Task directions: Starting at the first line of the data and ending at the line with "(x=148, y=196) px", copy each line exactly. Include both of those lines, but no pictures.
—————
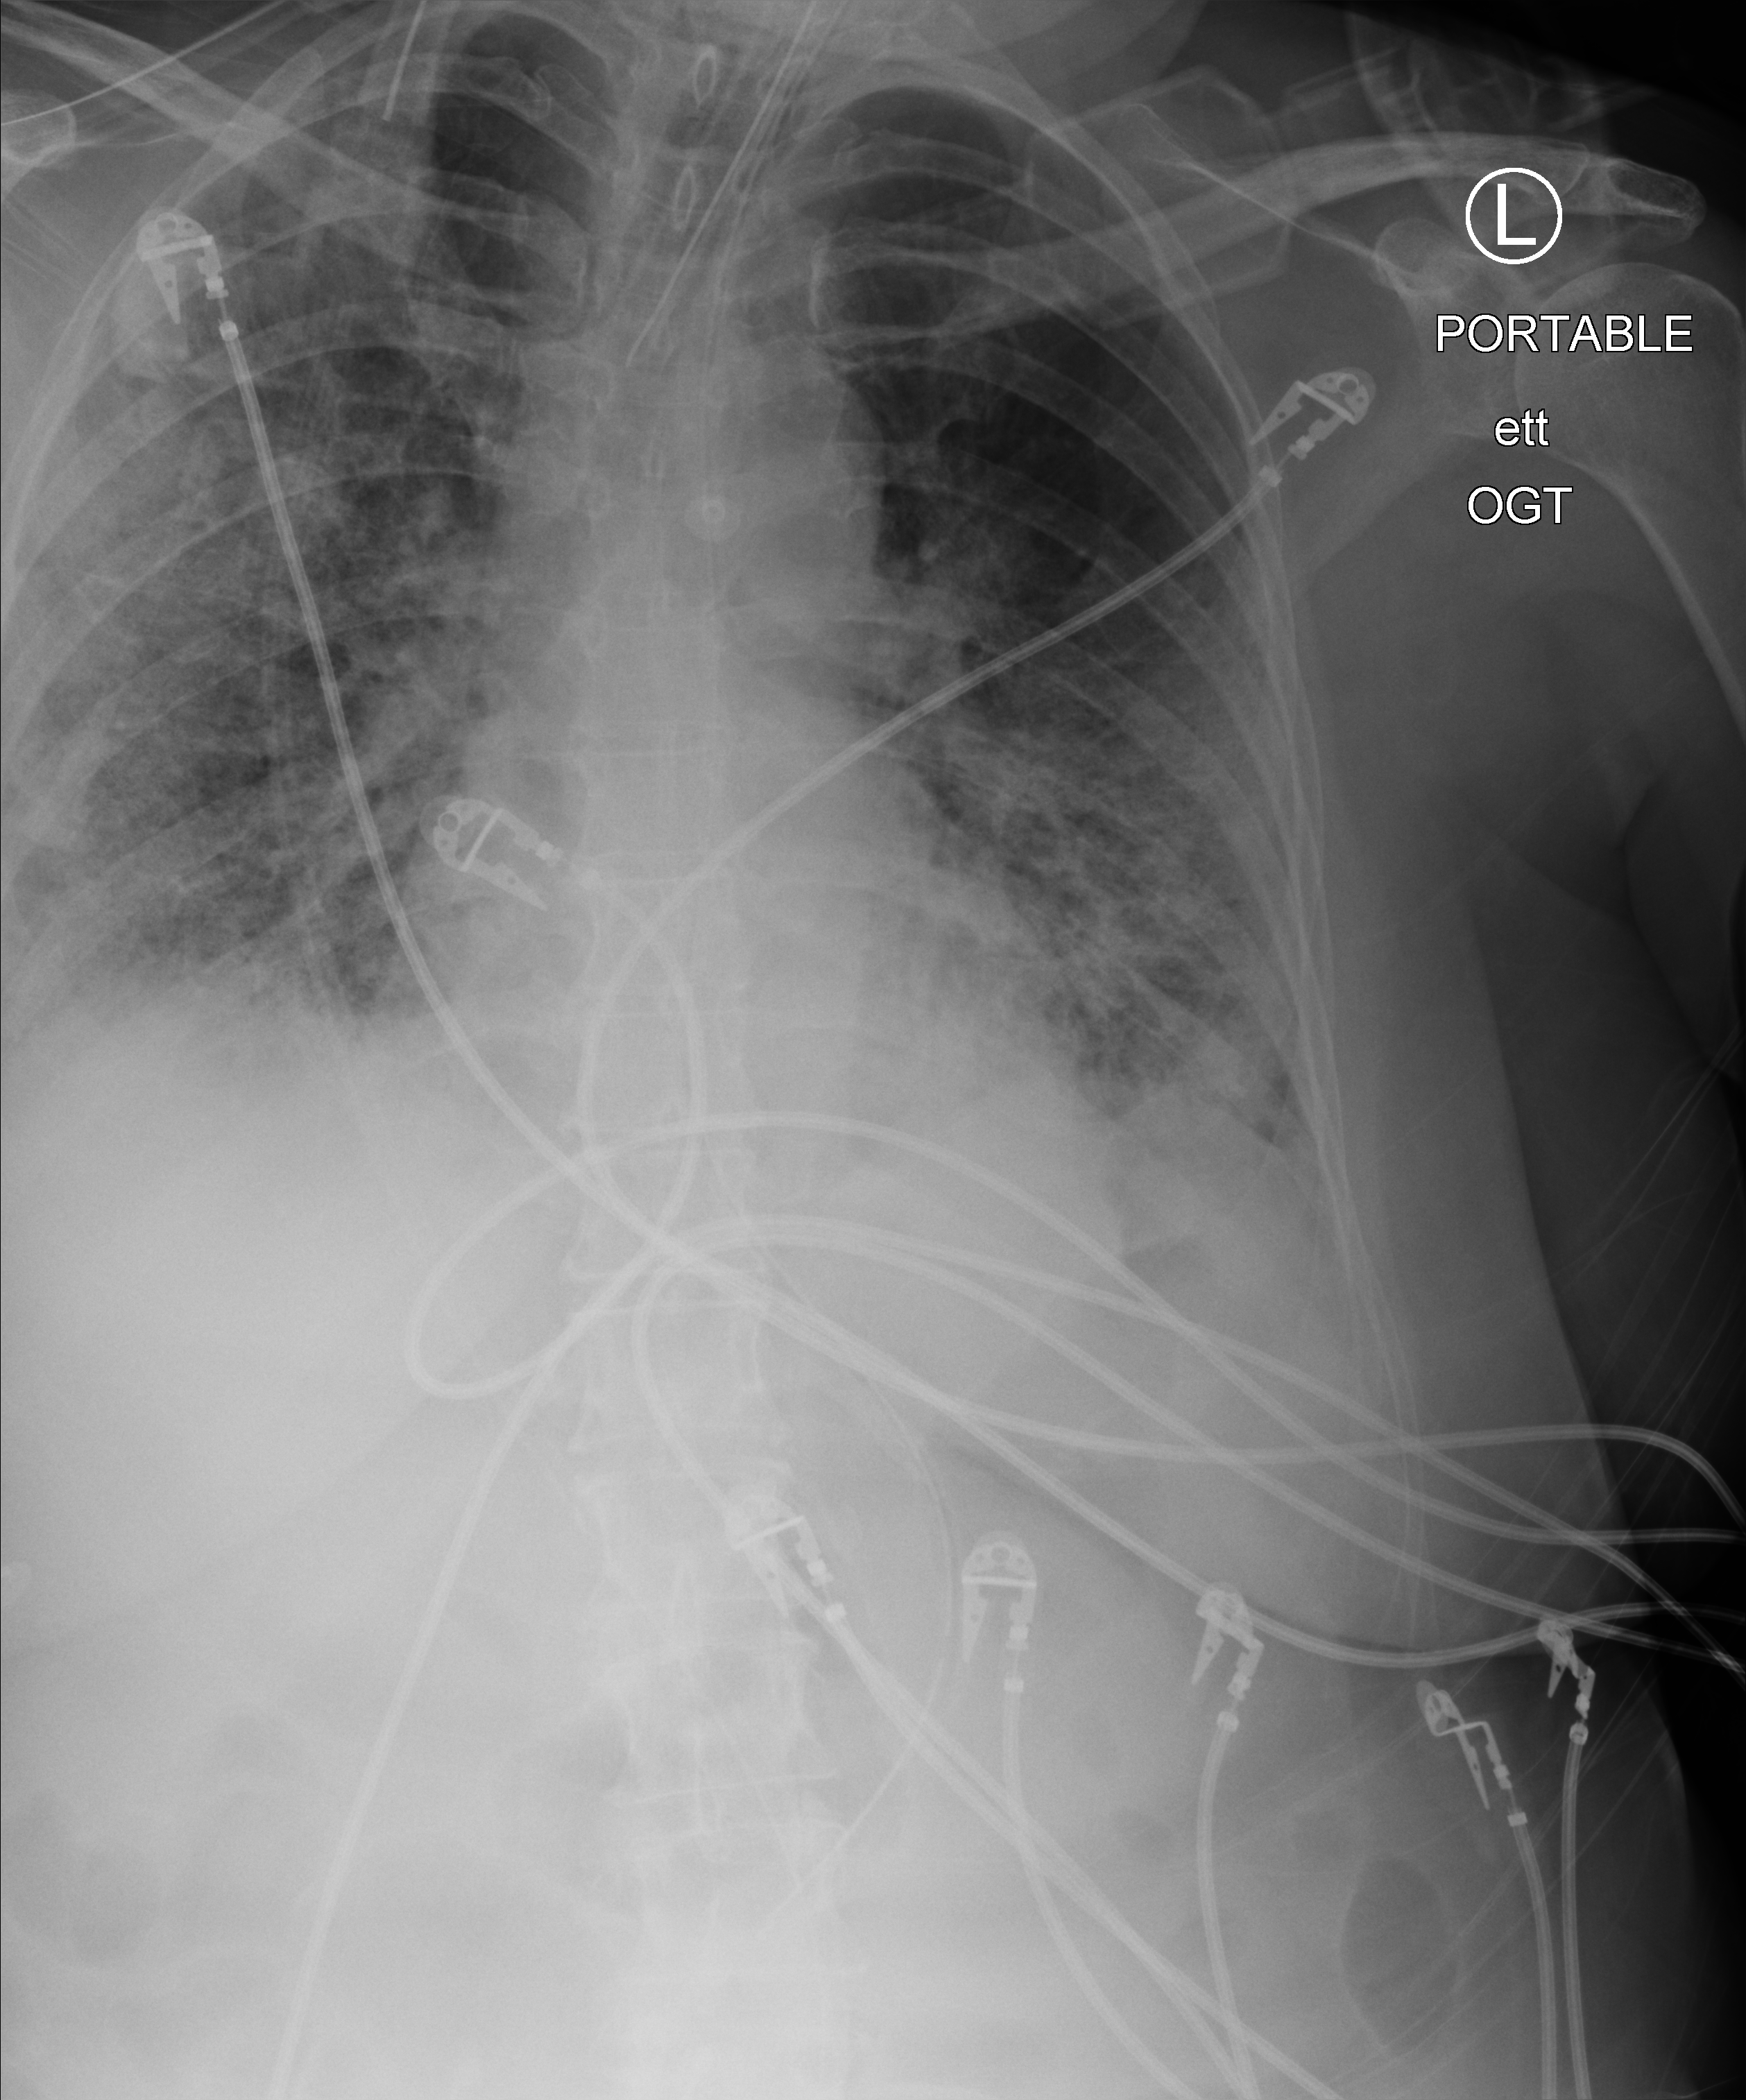
Bedside chest radiograph (computed radiography); anteroposterior (AP) projection. Female patient hospitalised with COVID-19, age 60–74 years.
Hospital-stay facts (about this admission, not read from this image; timing relative to this image not recorded): mechanically ventilated during this hospital stay: yes.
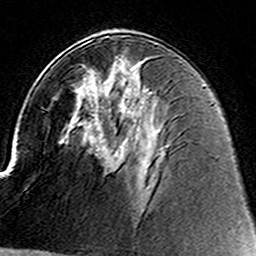
Breast MRI (dynamic contrast-enhanced), one axial slice; slice 79 of 160 in the series (ordered by position); cropped to one breast; dynamic contrast-enhanced series, time point 2 of 8 at this slice position (early post-contrast); 3 T; TE 4.6 ms, TR 7.4 ms; 256 × 256 image matrix, field of view 144 × 144 mm. Female patient.
Annotated regions visible in this slice (semi-automatic segmentation, software-assisted and operator-edited):
- enhancing-tissue mask used for the functional tumour volume (all voxels passing the contrast-enhancement thresholds inside the analysis volume; usually the tumour): bounding box <111,56,118,156> (left, top, right, bottom; pixels)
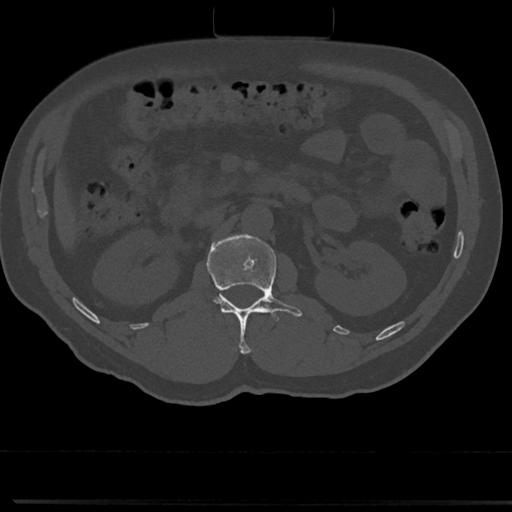
CT including the spine, one axial slice; slice 73 of 817 in the series (ordered by position); reconstruction kernel Br40s/3; bone window (W 1800 / L 400 HU); 512 × 512 image matrix, field of view 355 × 355 mm. Male patient, age 61 years. Case-level facts recorded for this patient, not image findings: primary cancer: prostate.
Outlined on this slice (semi-automatic segmentation, software-assisted and operator-edited):
- L1 vertebra: bounding box <202,235,302,353> (left, top, right, bottom; pixels)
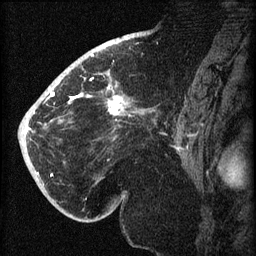
Breast MRI (dynamic contrast-enhanced), one sagittal slice; position 41 of 60 along the scan axis; dynamic contrast-enhanced series, image 2 of 3 at this slice position (ordered by acquisition); 1.5 T; TE 4.2 ms, TR 8.2 ms; 256 × 256 image matrix, field of view 180 × 180 mm. Patient: female, 71 years.
Outlined on this slice (semi-automatic segmentation, software-assisted and operator-edited):
- analysis volume of interest (the breast-tissue region the enhancement analysis was run in; not a lesion): box from (x=40, y=72) to (x=148, y=196) px
- tumour enhancement mask (voxels above the 70 % enhancement threshold inside the analysis volume of interest): (x=44, y=78)–(x=126, y=122)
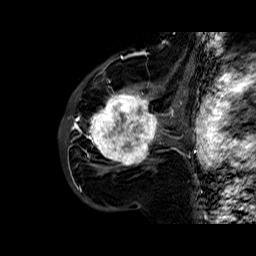
Breast MRI (dynamic contrast-enhanced), one sagittal slice; slice 39 of 60 in the series (ordered by position); dynamic contrast-enhanced series, time point 2 of 6 at this slice position (early post-contrast); 1.5 T; TE 6.4 ms, TR 32.8 ms; 256 × 256 image matrix, field of view 200 × 200 mm. Female patient. From the clinical record (not read from this slice): setting: breast cancer imaged before/during neoadjuvant chemotherapy; receptor status: HR-positive, HER2-negative.
Structures marked on this image (semi-automatic segmentation, software-assisted and operator-edited):
- analysis volume of interest (the breast-tissue region the enhancement analysis was run in; not a lesion): bounding box <86,77,163,177> (left, top, right, bottom; pixels)
- tumour enhancement mask (voxels above the 100 % enhancement threshold inside the analysis volume of interest): <88,82,159,166>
—————
Task result:
Bedside chest radiograph (computed radiography); anteroposterior (AP) projection. Female patient hospitalised with COVID-19, age 60–74 years.
Hospital-stay facts (about this admission, not read from this image; timing relative to this image not recorded): mechanically ventilated during this hospital stay: yes.
Breast MRI (dynamic contrast-enhanced), one axial slice; slice 79 of 160 in the series (ordered by position); cropped to one breast; dynamic contrast-enhanced series, time point 2 of 8 at this slice position (early post-contrast); 3 T; TE 4.6 ms, TR 7.4 ms; 256 × 256 image matrix, field of view 144 × 144 mm. Female patient.
Annotated regions visible in this slice (semi-automatic segmentation, software-assisted and operator-edited):
- enhancing-tissue mask used for the functional tumour volume (all voxels passing the contrast-enhancement thresholds inside the analysis volume; usually the tumour): bounding box <111,56,118,156> (left, top, right, bottom; pixels)
CT including the spine, one axial slice; slice 73 of 817 in the series (ordered by position); reconstruction kernel Br40s/3; bone window (W 1800 / L 400 HU); 512 × 512 image matrix, field of view 355 × 355 mm. Male patient, age 61 years. Case-level facts recorded for this patient, not image findings: primary cancer: prostate.
Outlined on this slice (semi-automatic segmentation, software-assisted and operator-edited):
- L1 vertebra: bounding box <202,235,302,353> (left, top, right, bottom; pixels)
Breast MRI (dynamic contrast-enhanced), one sagittal slice; position 41 of 60 along the scan axis; dynamic contrast-enhanced series, image 2 of 3 at this slice position (ordered by acquisition); 1.5 T; TE 4.2 ms, TR 8.2 ms; 256 × 256 image matrix, field of view 180 × 180 mm. Patient: female, 71 years.
Outlined on this slice (semi-automatic segmentation, software-assisted and operator-edited):
- analysis volume of interest (the breast-tissue region the enhancement analysis was run in; not a lesion): box from (x=40, y=72) to (x=148, y=196) px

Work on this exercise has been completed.